§ Information provided:
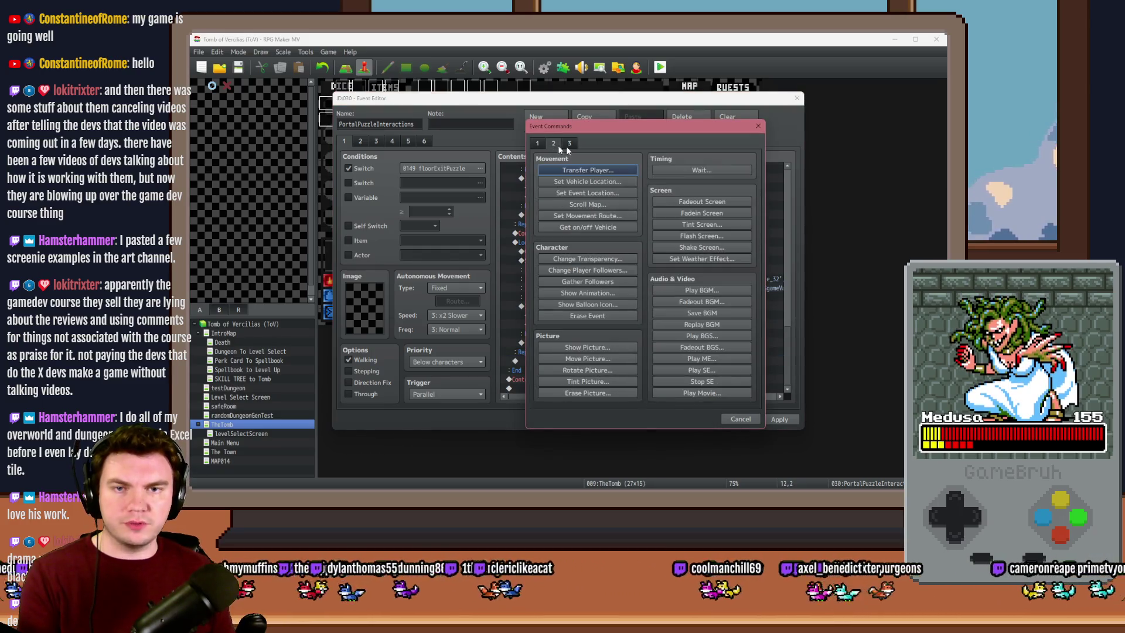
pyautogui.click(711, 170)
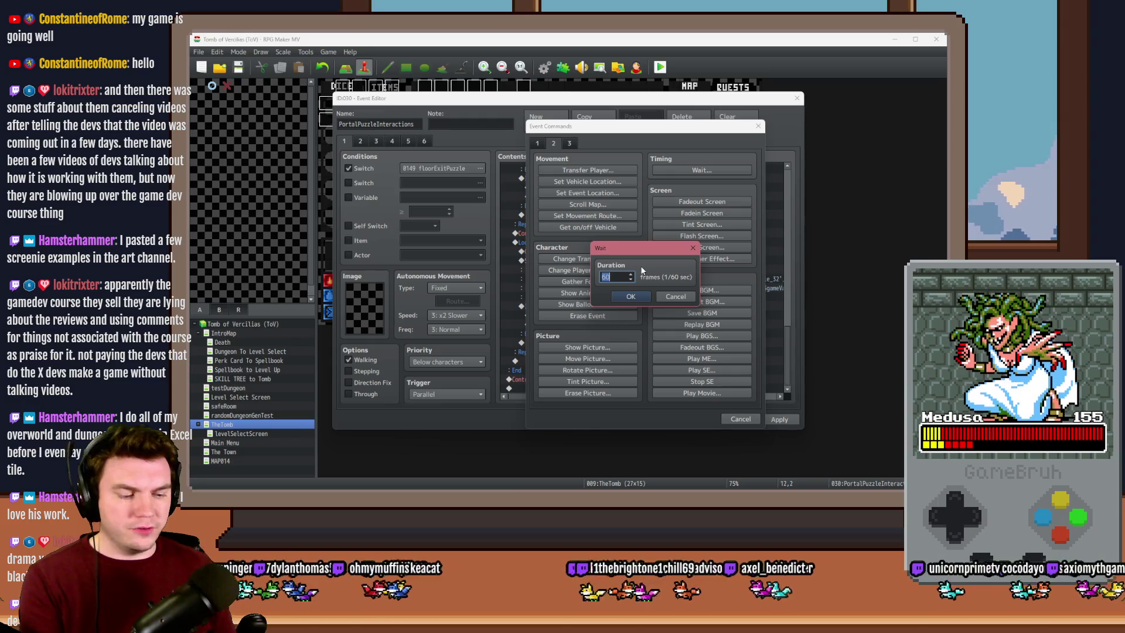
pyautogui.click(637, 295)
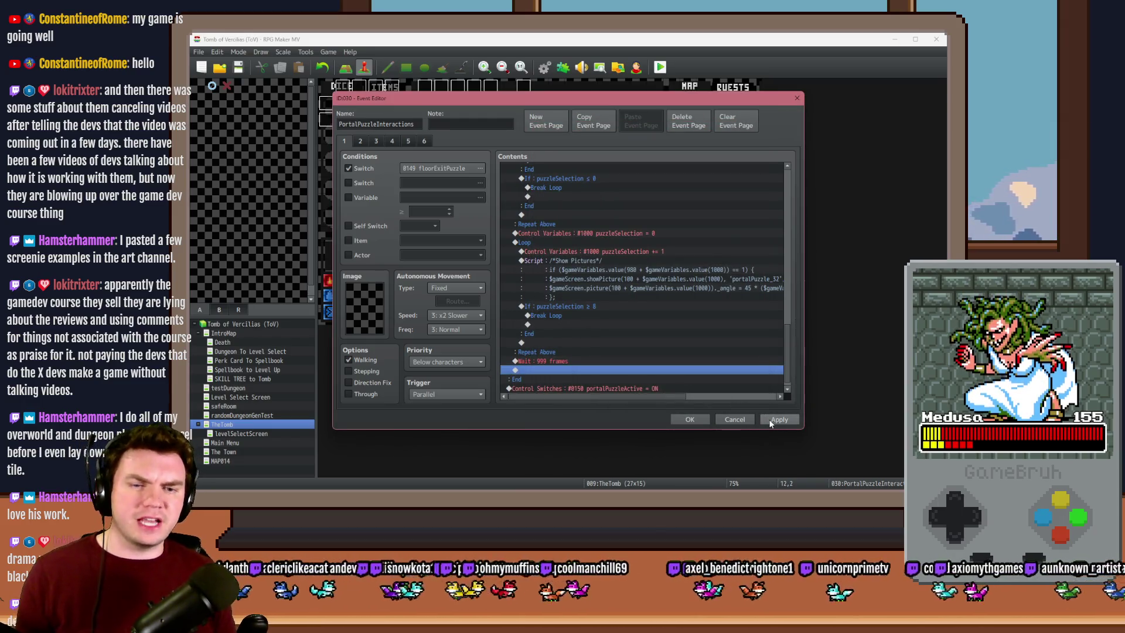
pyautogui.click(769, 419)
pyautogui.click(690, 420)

§ What you will do: Starting with the line that contains "pyautogui.click(637, 295)" and ending with the last line of the material, every line must be written out exactly; no other lines and no pictures are wanted.

§ Exercise output:
pyautogui.click(637, 295)
pyautogui.click(769, 419)
pyautogui.click(690, 420)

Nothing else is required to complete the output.